Background to this inspection
Updated
10 March 2015
We carried out this inspection under Section 60 of the Health and Social Care Act 2008 as part of our regulatory functions. This inspection checked whether the provider is meeting the legal requirements and regulations associated with the Health and Social Care Act 2008, to look at the overall quality of the service, and to provide a rating for the service under the Care Act 2014.
This inspection took place on 14 January 2015 and was announced and 48 hours notice of the inspection was given to ensure that the staff we needed to speak with were available. The inspection was undertaken by two inspectors and an expert by experience. An expert by experience is a person who has personal experience of using or caring for someone who uses this type of care service.
The inspection also followed up the actions the provider had taken to meet the legal requirements following the last inspection when two breaches of regulation were found.
We reviewed the information that we had about the service including statutory notifications. Notifications are information about specific important events the service is legally required to send to us.
Before the inspection, we asked the provider to complete a Provider Information Return (PIR). This is a form that asks the provider to give some key information about the service, what the service does well and improvements they plan to make. They did not return the PIR and we took this into account when we made the judgements in this report.

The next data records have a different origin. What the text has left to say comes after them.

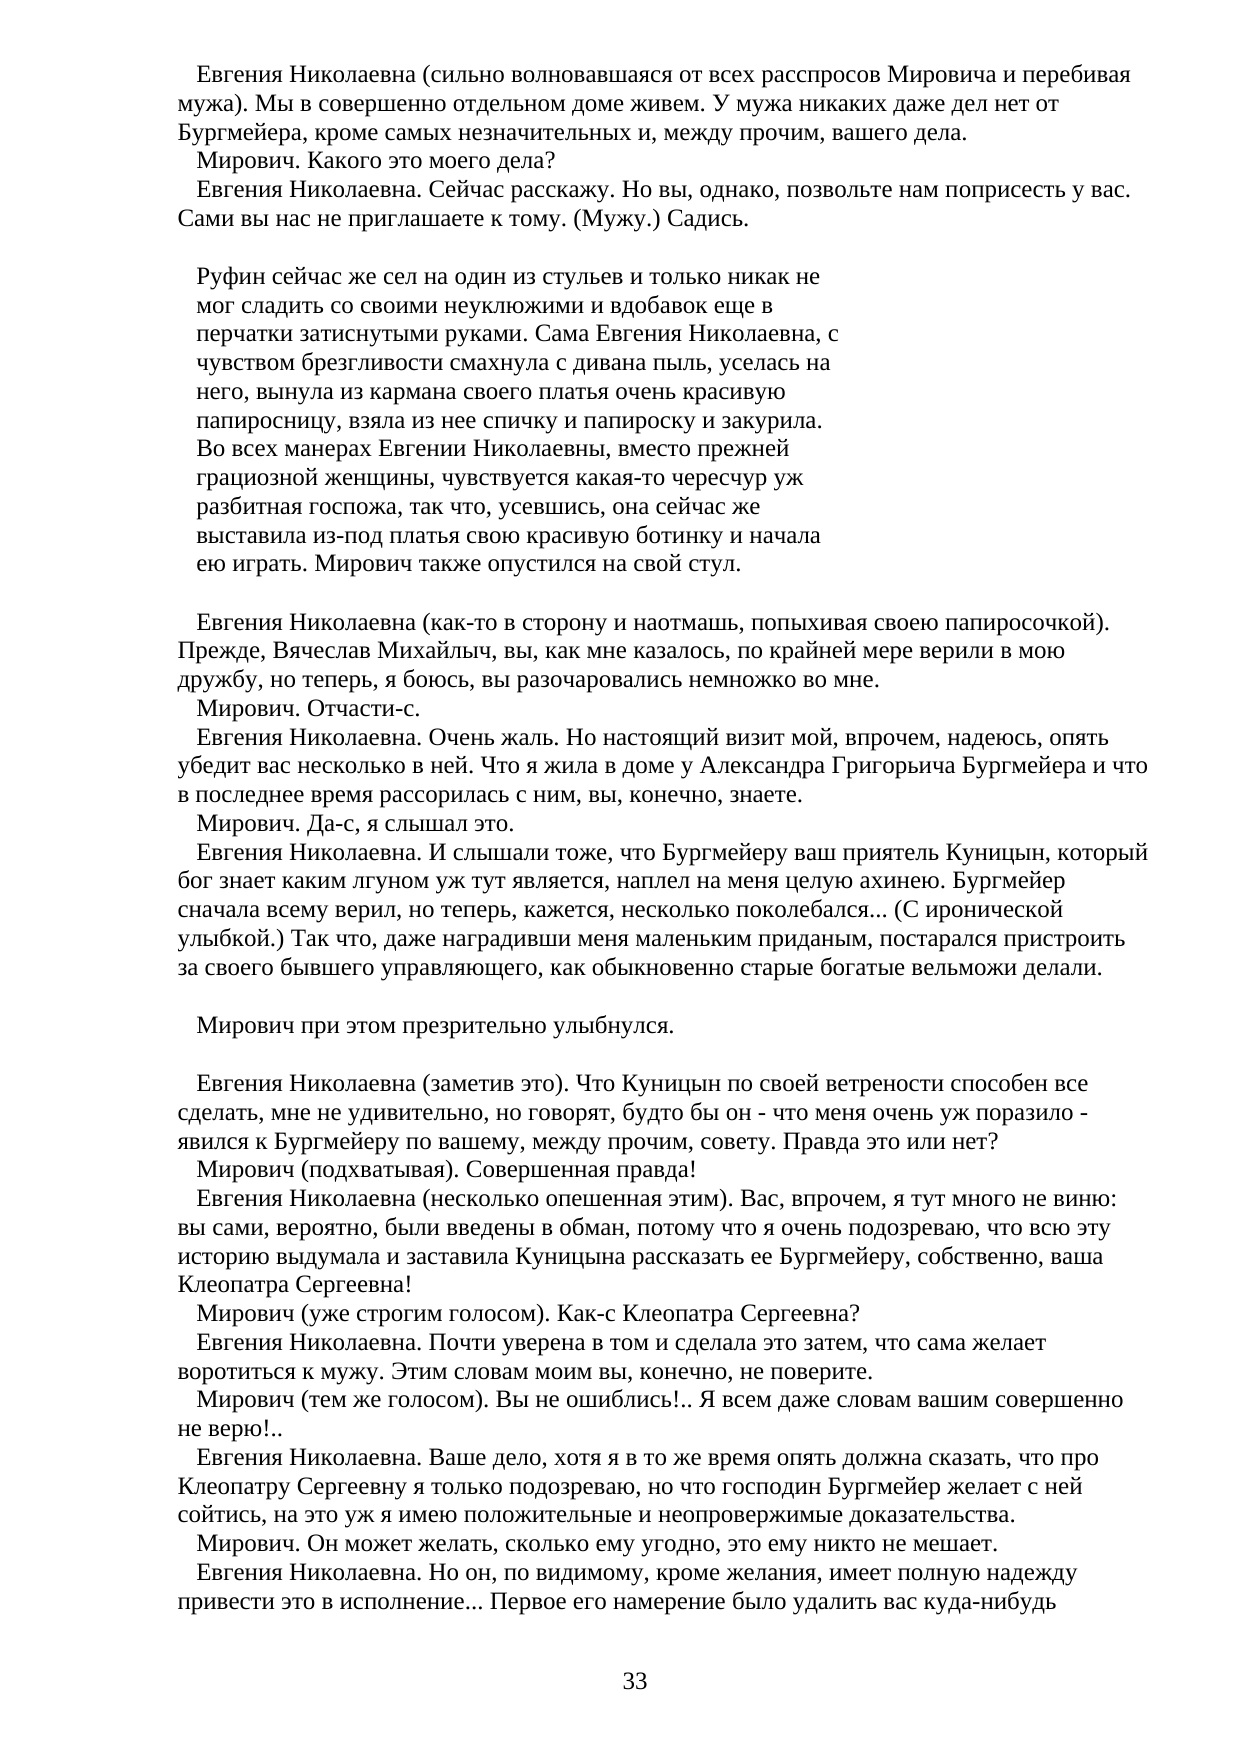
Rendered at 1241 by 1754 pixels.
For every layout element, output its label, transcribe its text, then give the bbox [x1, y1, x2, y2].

text перчатки затиснутыми руками. Сама Евгения Николаевна, с [177, 318, 1152, 347]
text выставила из-под платья свою красивую ботинку и начала [177, 520, 1152, 548]
text Евгения Николаевна. Очень жаль. Но настоящий визит мой, впрочем, надеюсь, опять убедит вас несколько в ней. Что я жила в доме у Александра Григорьича Бургмейера и что в последнее время рассорилась с ним, вы, конечно, знаете. [177, 722, 1152, 808]
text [177, 1557, 1152, 1614]
text грациозной женщины, чувствуется какая-то чересчур уж [177, 462, 1152, 491]
text Во всех манерах Евгении Николаевны, вместо прежней [177, 433, 1152, 462]
text Мирович. Он может желать, сколько ему угодно, это ему никто не мешает. [177, 1528, 1152, 1557]
text Евгения Николаевна. Сейчас расскажу. Но вы, однако, позвольте нам поприсесть у вас. Сами вы нас не приглашаете к тому. (Мужу.) Садись. [177, 174, 1152, 232]
text чувством брезгливости смахнула с дивана пыль, уселась на [177, 347, 1152, 376]
text разбитная госпожа, так что, усевшись, она сейчас же [177, 491, 1152, 520]
text Мирович (подхватывая). Совершенная правда! [177, 1154, 1152, 1183]
text Евгения Николаевна. Почти уверена в том и сделала это затем, что сама желает воротиться к мужу. Этим словам моим вы, конечно, не поверите. [177, 1327, 1152, 1384]
text Мирович. Отчасти-с. [177, 693, 1152, 722]
text него, вынула из кармана своего платья очень красивую [177, 376, 1152, 405]
text Евгения Николаевна (сильно волновавшаяся от всех расспросов Мировича и перебивая мужа). Мы в совершенно отдельном доме живем. У мужа никаких даже дел нет от Бургмейера, кроме самых незначительных и, между прочим, вашего дела. [177, 59, 1152, 145]
text Евгения Николаевна. Ваше дело, хотя я в то же время опять должна сказать, что про Клеопатру Сергеевну я только подозреваю, но что господин Бургмейер желает с ней сойтись, на это уж я имею положительные и неопровержимые доказательства. [177, 1442, 1152, 1528]
text Мирович (уже строгим голосом). Как-с Клеопатра Сергеевна? [177, 1298, 1152, 1327]
text Евгения Николаевна. И слышали тоже, что Бургмейеру ваш приятель Куницын, который бог знает каким лгуном уж тут является, наплел на меня целую ахинею. Бургмейер сначала всему верил, но теперь, кажется, несколько поколебался... (С иронической улыбкой.) Так что, даже наградивши меня маленьким приданым, постарался пристроить за своего бывшего управляющего, как обыкновенно старые богатые вельможи делали. [177, 837, 1152, 981]
text мог сладить со своими неуклюжими и вдобавок еще в [177, 290, 1152, 318]
text папиросницу, взяла из нее спичку и папироску и закурила. [177, 405, 1152, 433]
text Евгения Николаевна (несколько опешенная этим). Вас, впрочем, я тут много не виню: вы сами, вероятно, были введены в обман, потому что я очень подозреваю, что всю эту историю выдумала и заставила Куницына рассказать ее Бургмейеру, собственно, ваша Клеопатра Сергеевна! [177, 1183, 1152, 1298]
text Мирович при этом презрительно улыбнулся. [177, 1010, 1152, 1039]
text Мирович. Да-с, я слышал это. [177, 808, 1152, 837]
text Мирович. Какого это моего дела? [177, 145, 1152, 174]
text ею играть. Мирович также опустился на свой стул. [177, 548, 1152, 577]
text Мирович (тем же голосом). Вы не ошиблись!.. Я всем даже словам вашим совершенно не верю!.. [177, 1384, 1152, 1442]
text Евгения Николаевна (заметив это). Что Куницын по своей ветрености способен все сделать, мне не удивительно, но говорят, будто бы он - что меня очень уж поразило - явился к Бургмейеру по вашему, между прочим, совету. Правда это или нет? [177, 1068, 1152, 1154]
text Руфин сейчас же сел на один из стульев и только никак не [177, 261, 1152, 290]
text Евгения Николаевна (как-то в сторону и наотмашь, попыхивая своею папиросочкой). Прежде, Вячеслав Михайлыч, вы, как мне казалось, по крайней мере верили в мою дружбу, но теперь, я боюсь, вы разочаровались немножко во мне. [177, 607, 1152, 693]
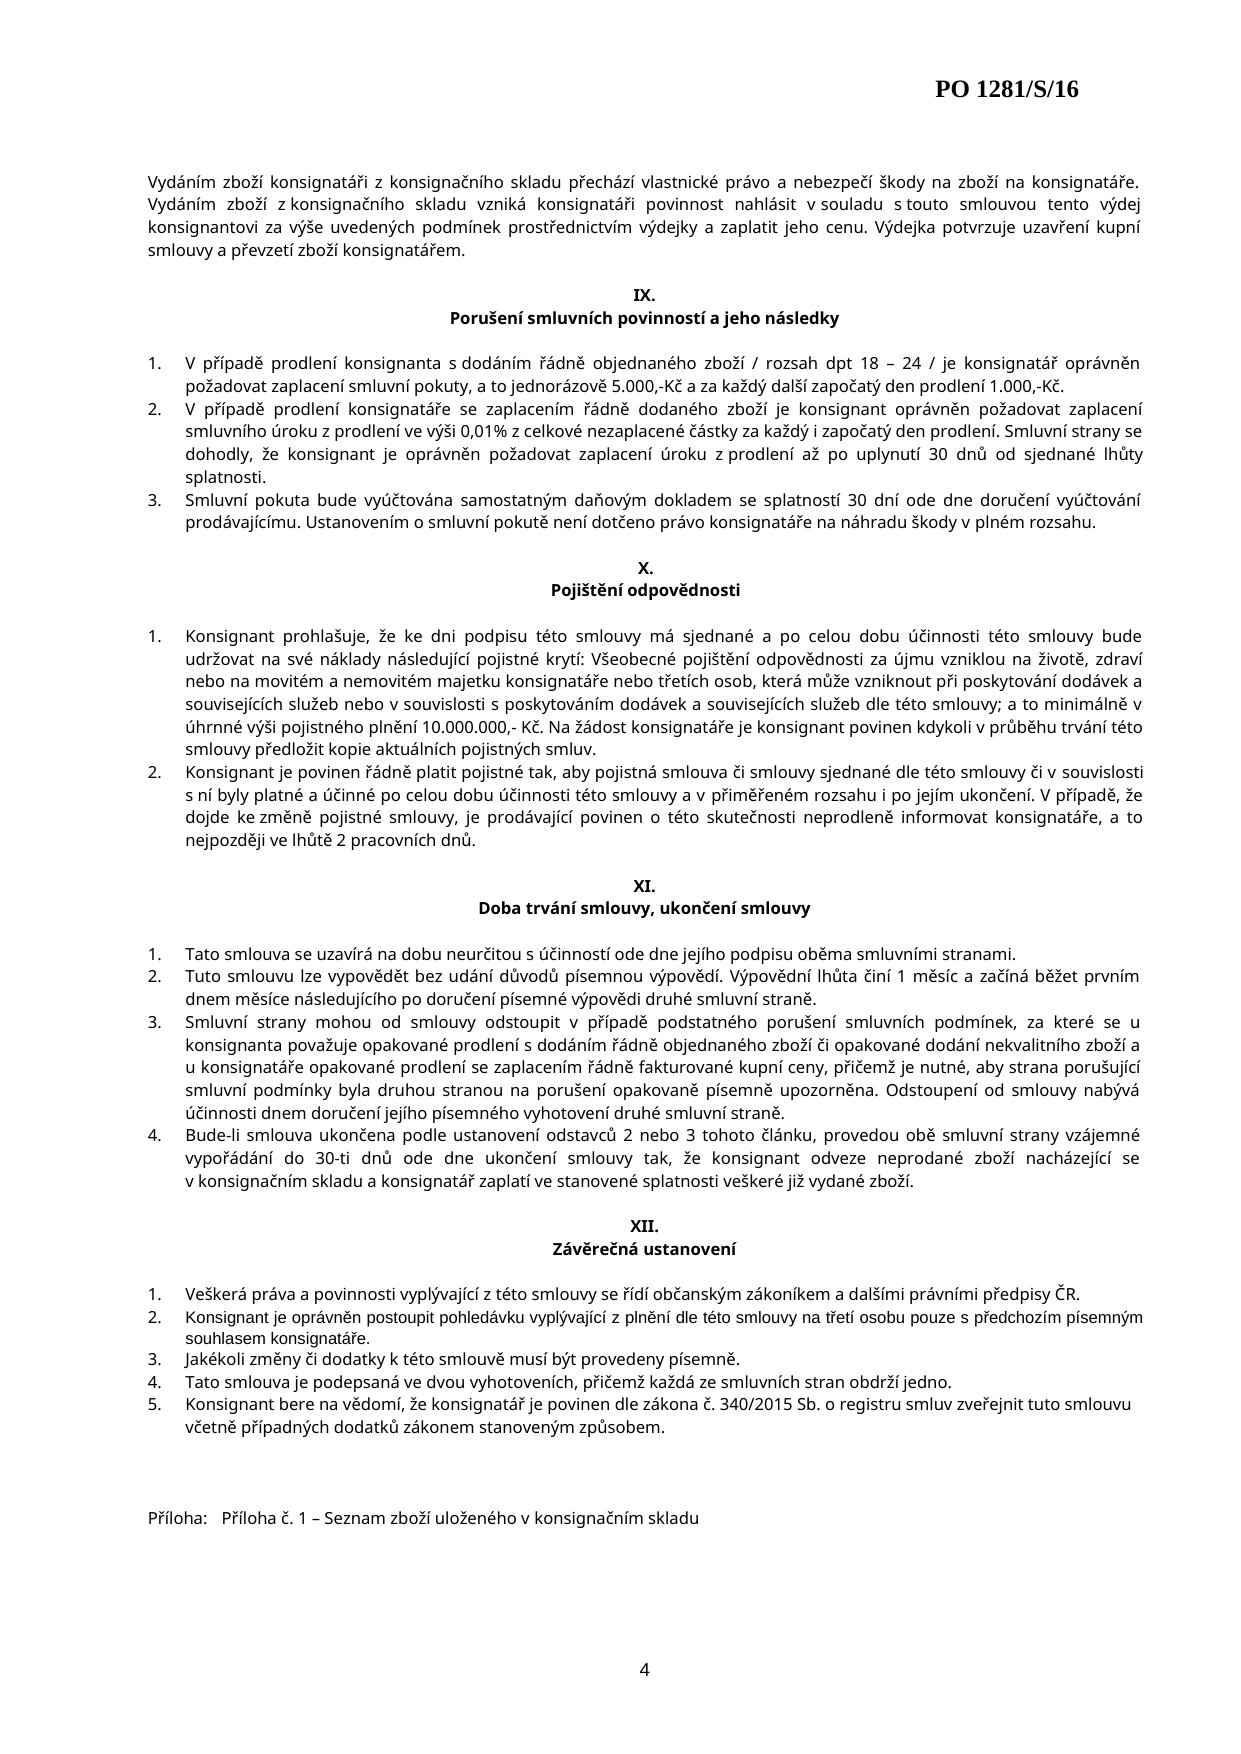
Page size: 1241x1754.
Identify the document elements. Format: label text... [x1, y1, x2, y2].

list Smluvní strany mohou od smlouvy odstoupit v případě podstatného porušení smluvních podmínek, za které se u konsignanta považuje opakované prodlení s dodáním řádně objednaného zboží či opakované dodání nekvalitního zboží a u konsignatáře opakované prodlení se zaplacením řádně fakturované kupní ceny, přičemž je nutné, aby strana porušující smluvní podmínky byla druhou stranou na porušení opakovaně písemně upozorněna. Odstoupení od smlouvy nabývá účinnosti dnem doručení jejího písemného vyhotovení druhé smluvní straně. [148, 1011, 1141, 1124]
list Konsignant prohlašuje, že ke dni podpisu této smlouvy má sjednané a po celou dobu účinnosti této smlouvy bude udržovat na své náklady následující pojistné krytí: Všeobecné pojištění odpovědnosti za újmu vzniklou na životě, zdraví nebo na movitém a nemovitém majetku konsignatáře nebo třetích osob, která může vzniknout při poskytování dodávek a souvisejících služeb nebo v souvislosti s poskytováním dodávek a souvisejících služeb dle této smlouvy; a to minimálně v úhrnné výši pojistného plnění 10.000.000,- Kč. Na žádost konsignatáře je konsignant povinen kdykoli v průběhu trvání této smlouvy předložit kopie aktuálních pojistných smluv. [148, 624, 1144, 761]
list Tuto smlouvu lze vypovědět bez udání důvodů písemnou výpovědí. Výpovědní lhůta činí 1 měsíc a začíná běžet prvním dnem měsíce následujícího po doručení písemné výpovědi druhé smluvní straně. [148, 965, 1141, 1011]
text Doba trvání smlouvy, ukončení smlouvy [148, 897, 1141, 920]
text IX. [148, 284, 1141, 307]
list Jakékoli změny či dodatky k této smlouvě musí být provedeny písemně. [148, 1348, 1141, 1370]
list Veškerá práva a povinnosti vyplývající z této smlouvy se řídí občanským zákoníkem a dalšími právními předpisy ČR. [148, 1283, 1141, 1306]
text Porušení smluvních povinností a jeho následky [148, 307, 1141, 329]
list Konsignant je oprávněn postoupit pohledávku vyplývající z plnění dle této smlouvy na třetí osobu pouze s předchozím písemným souhlasem konsignatáře. [148, 1306, 1144, 1348]
text Vydáním zboží konsignatáři z konsignačního skladu přechází vlastnické právo a nebezpečí škody na zboží na konsignatáře. Vydáním zboží z konsignačního skladu vzniká konsignatáři povinnost nahlásit v souladu s touto smlouvou tento výdej konsignantovi za výše uvedených podmínek prostřednictvím výdejky a zaplatit jeho cenu. Výdejka potvrzuje uzavření kupní smlouvy a převzetí zboží konsignatářem. [148, 170, 1141, 261]
list V případě prodlení konsignatáře se zaplacením řádně dodaného zboží je konsignant oprávněn požadovat zaplacení smluvního úroku z prodlení ve výši 0,01% z celkové nezaplacené částky za každý i započatý den prodlení. Smluvní strany se dohodly, že konsignant je oprávněn požadovat zaplacení úroku z prodlení až po uplynutí 30 dnů od sjednané lhůty splatnosti. [148, 397, 1144, 488]
list Tato smlouva je podepsaná ve dvou vyhotoveních, přičemž každá ze smluvních stran obdrží jedno. [148, 1370, 1141, 1393]
text XI. [148, 874, 1141, 897]
text Závěrečná ustanovení [148, 1238, 1141, 1260]
list Bude-li smlouva ukončena podle ustanovení odstavců 2 nebo 3 tohoto článku, provedou obě smluvní strany vzájemné vypořádání do 30-ti dnů ode dne ukončení smlouvy tak, že konsignant odveze neprodané zboží nacházející se v konsignačním skladu a konsignatář zaplatí ve stanovené splatnosti veškeré již vydané zboží. [148, 1124, 1141, 1192]
list Konsignant je povinen řádně platit pojistné tak, aby pojistná smlouva či smlouvy sjednané dle této smlouvy či v souvislosti s ní byly platné a účinné po celou dobu účinnosti této smlouvy a v přiměřeném rozsahu i po jejím ukončení. V případě, že dojde ke změně pojistné smlouvy, je prodávající povinen o této skutečnosti neprodleně informovat konsignatáře, a to nejpozději ve lhůtě 2 pracovních dnů. [148, 761, 1144, 852]
text Pojištění odpovědnosti [148, 579, 1144, 602]
list Konsignant bere na vědomí, že konsignatář je povinen dle zákona č. 340/2015 Sb. o registru smluv zveřejnit tuto smlouvu včetně případných dodatků zákonem stanoveným způsobem. [148, 1393, 1141, 1438]
list V případě prodlení konsignanta s dodáním řádně objednaného zboží / rozsah dpt 18 – 24 / je konsignatář oprávněn požadovat zaplacení smluvní pokuty, a to jednorázově 5.000,-Kč a za každý další započatý den prodlení 1.000,-Kč. [148, 352, 1141, 397]
text XII. [148, 1215, 1141, 1238]
text Příloha: Příloha č. 1 – Seznam zboží uloženého v konsignačním skladu [148, 1507, 1141, 1529]
list Smluvní pokuta bude vyúčtována samostatným daňovým dokladem se splatností 30 dní ode dne doručení vyúčtování prodávajícímu. Ustanovením o smluvní pokutě není dotčeno právo konsignatáře na náhradu škody v plném rozsahu. [148, 488, 1141, 534]
list Tato smlouva se uzavírá na dobu neurčitou s účinností ode dne jejího podpisu oběma smluvními stranami. [148, 942, 1141, 965]
text X. [148, 556, 1144, 579]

During our inspection we spoke with 14 people who used the service some of whom were relatives. We spoke with seven members of staff that included the nominated individual/clinical lead, compliance and quality manager, operations director and a branch manager who had supported the service for the past few weeks.
We reviewed the care records of eight people who used the service, four staff files that included recruitment, supervision and training information and reviewed documents in relation to the quality and safety of the service.
Updated
10 March 2015
We carried out an announced inspection of this service on 14 January 2015. The last inspection was in July 2014 and two breaches of regulations were found. These related to a lack of effective care plans and risk assessments to keep people safe and the provider did not have an effective system in place to identify, assess and manage risks to the health, safety and welfare of people using the service and others. During this inspection we found not all the required improvements had been made to meet the requirements.
Firstpoint Homecare Bristol provides personal care to people in their own homes. At the time of our inspection there were 48 people being supported by the service.
A registered manager was not in post at the time of the inspection. A registered manager is a person who has registered with the Care Quality Commission to manage the service. Like registered providers, they are ‘registered persons’. Registered persons have legal responsibility for meeting the requirements in the Health and Social Care Act and associated Regulations about how the service is run.
People did not always receive safe care. This was because some visits to people were late and some visits had been missed.
People said they felt safe and well looked after by their care workers. One person told us “safe, yes. For me what is good is that they always arrive wearing a uniform. I know instantly who they are even if I haven’t seen them before, and so I don’t worry about letting them in. New carers always introduce themselves.”
The senior management team told us they had a rolling programme of recruitment for care workers, although they stated they did currently have sufficient numbers of staff to undertake the current level of contracts. The provider was currently recruiting a new branch manager and office member of staff.
Not all risk assessments gave guidance for staff to follow. This was because some people had no risk assessments in place and many had not been updated. Therefore staff did not have full and up to date information to ensure people were kept safe and protected from harm.
People’s care files did not always record their care and treatment as some care plans were not in place in people’s homes. Many care plans had not been updated to reflect the person’s current circumstances that could result in people’s needs not being met by staff.
People were protected from the risks associated with cross infection. The staff followed the Department of Health infection control guidelines. Staff used personal protective equipment (PPE) such as aprons and gloves when required to reduce the risks of cross infection when assisting people.
The provider had ensured that staff had the knowledge and skills they needed to carry out their roles effectively and ensure people were safe. Staff had completed their safeguarding adults training to ensure their knowledge was current and in accordance with current guidance. An electronic system was in place to alert the senior manager when training was required.
Staff had training in the Mental Capacity Act 2005 and had a good understanding of the processes to be followed to ensure decisions were made in people’s best interests. This information was correctly recorded to help protect people’s rights.
There were positive and caring relationships between staff and people at the service, we saw this when we went to visit some people in their own homes. People praised the staff and told us they provided a good standard of care even when they were very busy.
Some people’s care records demonstrated their involvement in care planning and decision making processes as some people had signed their documentation. However some people told us reviews did not take place.
Staff meetings did not take place. The senior management team couldn’t supply evidence to support this. Therefore staff did not have the opportunity to get together and exchange best practice ideas. Staff were not supported by receiving supervisions and appraisals in line with the organisation’s policy to give them opportunities to monitor their work and development.
The quality and safety of the service was not monitored, systems had not been improved since the last inspection. Systems had not been implemented to gain people’s views on the service they received to enable improvements to be made.
We found four breaches of regulations. You can see what action we told the provider to take at the back of the full version of the report.